Desesperada, acudió a Dona, que pudo desbloquear la computadora. “Todo terminó bien, pero le causó mucho estrés además de la pena”, dice. “Y además tuvimos que organizar las cuentas personales de John”.
Fue fácil cerrar y cancelar las de su computadora, pero su iPhone, que estaba repleto de fotos que su viuda quería conservar, significó un problema técnico aún mayor: es particularmente imposible acceder a los teléfonos Apple si no tiene la contraseña o la huella digital del propietario. “La policía es la única que cuenta con las herramientas de software necesarias para desbloquear este tipo de teléfonos y nos dieron una mano,” cuenta Dona. Pero no es una ayuda con la que pueda contar.
Entre más activo es online, mayor es el riesgo. ¿Qué ocurre con las fotos que subió a Flickr? ¿Y los años de actividades, comentarios y tuits en redes sociales?
No van a desaparecer solos y, si uno no se prepara, esos mensajes aún serán públicos. Muchos seremos digitalmente inmortales, fantasmas virtuales. Los mensajes viejos desaparecerán solo cuando nuestros seres queridos cancelen nuestras cuentas.
“Hay que decidir qué se quiere hacer con la presencia digital. Es como decidir qué ocurrirá con el dinero”, advierte Dona.

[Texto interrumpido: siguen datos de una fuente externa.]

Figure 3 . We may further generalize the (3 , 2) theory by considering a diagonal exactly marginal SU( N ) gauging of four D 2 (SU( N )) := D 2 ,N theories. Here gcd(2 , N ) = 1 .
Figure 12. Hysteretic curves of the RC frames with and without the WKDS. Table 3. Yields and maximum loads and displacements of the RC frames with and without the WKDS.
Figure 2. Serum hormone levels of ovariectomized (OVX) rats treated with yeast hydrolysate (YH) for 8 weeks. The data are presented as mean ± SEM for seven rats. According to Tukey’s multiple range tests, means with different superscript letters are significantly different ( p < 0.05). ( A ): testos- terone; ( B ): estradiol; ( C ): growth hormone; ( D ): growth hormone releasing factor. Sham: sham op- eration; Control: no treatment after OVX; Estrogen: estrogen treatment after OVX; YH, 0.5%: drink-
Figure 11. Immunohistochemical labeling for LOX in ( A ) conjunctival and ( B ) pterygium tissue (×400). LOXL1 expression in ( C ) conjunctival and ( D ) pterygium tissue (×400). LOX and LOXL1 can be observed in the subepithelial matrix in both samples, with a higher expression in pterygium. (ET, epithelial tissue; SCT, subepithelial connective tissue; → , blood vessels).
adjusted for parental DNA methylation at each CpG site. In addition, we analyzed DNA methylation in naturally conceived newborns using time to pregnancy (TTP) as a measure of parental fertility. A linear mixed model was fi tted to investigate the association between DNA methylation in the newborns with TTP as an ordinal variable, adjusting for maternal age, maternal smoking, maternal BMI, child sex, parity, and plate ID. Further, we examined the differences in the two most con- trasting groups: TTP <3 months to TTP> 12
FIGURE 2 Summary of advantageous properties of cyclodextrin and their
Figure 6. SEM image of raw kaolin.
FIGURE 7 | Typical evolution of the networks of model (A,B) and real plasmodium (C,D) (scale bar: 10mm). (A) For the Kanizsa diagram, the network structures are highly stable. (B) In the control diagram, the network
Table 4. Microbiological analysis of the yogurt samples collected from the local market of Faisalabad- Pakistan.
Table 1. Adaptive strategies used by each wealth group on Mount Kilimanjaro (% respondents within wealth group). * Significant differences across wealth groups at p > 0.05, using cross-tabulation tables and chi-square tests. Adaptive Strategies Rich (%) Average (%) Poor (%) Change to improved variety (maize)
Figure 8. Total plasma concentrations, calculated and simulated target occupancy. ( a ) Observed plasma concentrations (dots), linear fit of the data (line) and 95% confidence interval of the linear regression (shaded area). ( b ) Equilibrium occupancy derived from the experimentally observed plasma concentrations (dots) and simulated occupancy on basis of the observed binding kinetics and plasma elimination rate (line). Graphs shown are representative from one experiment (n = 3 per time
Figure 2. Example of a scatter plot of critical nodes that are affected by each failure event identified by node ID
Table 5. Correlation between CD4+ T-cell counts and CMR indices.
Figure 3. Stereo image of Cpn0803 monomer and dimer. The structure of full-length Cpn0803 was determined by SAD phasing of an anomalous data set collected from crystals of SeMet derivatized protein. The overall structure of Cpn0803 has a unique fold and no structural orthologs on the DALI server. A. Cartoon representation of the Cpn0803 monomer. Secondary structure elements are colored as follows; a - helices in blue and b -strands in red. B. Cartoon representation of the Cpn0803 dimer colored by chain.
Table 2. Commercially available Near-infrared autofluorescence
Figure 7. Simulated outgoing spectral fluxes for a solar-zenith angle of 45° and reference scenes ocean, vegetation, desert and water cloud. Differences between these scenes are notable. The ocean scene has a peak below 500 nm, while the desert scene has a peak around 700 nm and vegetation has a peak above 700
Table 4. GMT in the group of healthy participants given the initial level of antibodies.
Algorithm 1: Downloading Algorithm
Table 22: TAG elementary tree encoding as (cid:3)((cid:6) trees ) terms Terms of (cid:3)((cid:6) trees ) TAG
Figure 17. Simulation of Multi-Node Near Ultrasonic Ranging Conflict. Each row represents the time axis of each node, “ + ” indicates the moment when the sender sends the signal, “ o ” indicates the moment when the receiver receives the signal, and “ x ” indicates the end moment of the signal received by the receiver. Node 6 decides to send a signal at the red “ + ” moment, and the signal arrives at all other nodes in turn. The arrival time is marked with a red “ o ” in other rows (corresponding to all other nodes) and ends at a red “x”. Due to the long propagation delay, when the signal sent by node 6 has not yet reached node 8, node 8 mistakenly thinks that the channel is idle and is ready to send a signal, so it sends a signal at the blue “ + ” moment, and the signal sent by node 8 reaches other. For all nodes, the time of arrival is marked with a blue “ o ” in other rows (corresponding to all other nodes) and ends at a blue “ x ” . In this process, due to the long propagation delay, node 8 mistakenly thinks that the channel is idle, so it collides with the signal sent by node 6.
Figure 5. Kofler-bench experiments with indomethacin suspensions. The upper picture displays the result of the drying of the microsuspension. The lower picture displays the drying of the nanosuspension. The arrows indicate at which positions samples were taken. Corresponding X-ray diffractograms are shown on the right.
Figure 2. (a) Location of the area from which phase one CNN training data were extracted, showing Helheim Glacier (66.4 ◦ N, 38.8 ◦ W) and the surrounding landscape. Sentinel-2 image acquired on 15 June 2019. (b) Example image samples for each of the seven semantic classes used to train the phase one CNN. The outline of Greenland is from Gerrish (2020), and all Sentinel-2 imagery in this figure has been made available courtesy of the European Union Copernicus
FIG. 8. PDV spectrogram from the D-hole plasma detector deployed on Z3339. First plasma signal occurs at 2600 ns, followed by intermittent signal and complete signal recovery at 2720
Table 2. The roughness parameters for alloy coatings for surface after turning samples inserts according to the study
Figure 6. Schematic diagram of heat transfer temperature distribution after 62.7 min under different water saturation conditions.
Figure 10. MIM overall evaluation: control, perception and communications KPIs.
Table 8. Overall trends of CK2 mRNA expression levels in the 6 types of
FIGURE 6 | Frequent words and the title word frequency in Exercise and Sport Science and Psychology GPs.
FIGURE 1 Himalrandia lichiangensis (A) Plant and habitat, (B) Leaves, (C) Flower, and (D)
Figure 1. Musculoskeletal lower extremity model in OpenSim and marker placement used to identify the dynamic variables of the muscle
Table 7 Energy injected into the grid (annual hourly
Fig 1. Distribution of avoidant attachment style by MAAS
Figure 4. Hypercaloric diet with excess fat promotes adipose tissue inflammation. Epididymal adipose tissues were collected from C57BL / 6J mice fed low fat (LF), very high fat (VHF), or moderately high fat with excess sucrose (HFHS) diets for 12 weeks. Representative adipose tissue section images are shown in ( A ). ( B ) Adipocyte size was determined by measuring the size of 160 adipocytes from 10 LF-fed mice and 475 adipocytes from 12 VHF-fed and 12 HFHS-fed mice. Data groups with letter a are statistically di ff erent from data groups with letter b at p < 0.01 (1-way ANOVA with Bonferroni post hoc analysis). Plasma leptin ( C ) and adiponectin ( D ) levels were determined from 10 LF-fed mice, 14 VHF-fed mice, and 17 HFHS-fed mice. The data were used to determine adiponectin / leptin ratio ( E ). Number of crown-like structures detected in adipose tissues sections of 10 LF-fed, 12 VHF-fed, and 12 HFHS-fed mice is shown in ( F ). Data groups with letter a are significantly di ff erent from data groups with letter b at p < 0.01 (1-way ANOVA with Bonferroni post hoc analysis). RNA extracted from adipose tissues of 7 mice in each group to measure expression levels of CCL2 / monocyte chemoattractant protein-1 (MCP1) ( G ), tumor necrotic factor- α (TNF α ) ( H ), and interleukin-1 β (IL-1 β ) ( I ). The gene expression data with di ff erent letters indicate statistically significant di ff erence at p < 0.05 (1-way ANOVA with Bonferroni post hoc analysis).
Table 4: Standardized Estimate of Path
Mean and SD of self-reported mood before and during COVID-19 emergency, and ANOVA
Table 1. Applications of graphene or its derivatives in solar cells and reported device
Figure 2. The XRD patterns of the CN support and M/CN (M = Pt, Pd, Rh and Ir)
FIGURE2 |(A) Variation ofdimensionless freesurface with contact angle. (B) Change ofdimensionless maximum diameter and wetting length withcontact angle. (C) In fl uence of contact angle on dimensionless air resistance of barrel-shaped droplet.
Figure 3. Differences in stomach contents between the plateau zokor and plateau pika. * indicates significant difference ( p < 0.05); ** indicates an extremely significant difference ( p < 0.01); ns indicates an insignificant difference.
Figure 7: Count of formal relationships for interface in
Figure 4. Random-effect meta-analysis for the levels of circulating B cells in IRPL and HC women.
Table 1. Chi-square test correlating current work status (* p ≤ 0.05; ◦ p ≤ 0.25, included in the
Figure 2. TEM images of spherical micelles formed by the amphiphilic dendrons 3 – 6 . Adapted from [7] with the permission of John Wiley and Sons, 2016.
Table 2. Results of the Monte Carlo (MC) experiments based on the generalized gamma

Muchos no se ocupan de eso siquiera: una gran cantidad de personas no tienen testamentos registrados. Al no haber una central de registros, los números son escasos, pero en Alemania, por ejemplo, en un sondeo que hizo en 2018, el Deutsche Bank estimó que menos del 40 por ciento de los adultos tiene testamento.
Nuestra presencia digital nos preocupa aún menos, y casi no hay legislación alguna en ese campo que ayude a nuestros herederos. (De hecho, los Estados Unidos es uno de los pocos países donde se han introducido leyes que se encargan exclusivamente de los legados digitales). Pero los avances tecnológicos nos obligan a pensar qué pasará con “nosotros” si no hacemos lo posible por tomar nuestras propias decisiones. Por ejemplo, ahora hay aplicaciones de animación de fotografías que nos permiten “resucitar” a nuestros seres queridos difuntos. Quién sabe que será posible hacer con nuestras imágenes y nuestras voces en los próximos años.
A mí, por lo menos, no me gustaría que mi presencia digital sobreviviera. Dos días antes de morir, mamá, sabiamente, le dijo a mi hija: “No te preocupes. Estarás triste un rato, pero luego solo te quedarán los recuerdos felices”. Es todo lo que quiero y espero dejar: una fotografía y recuerdos felices.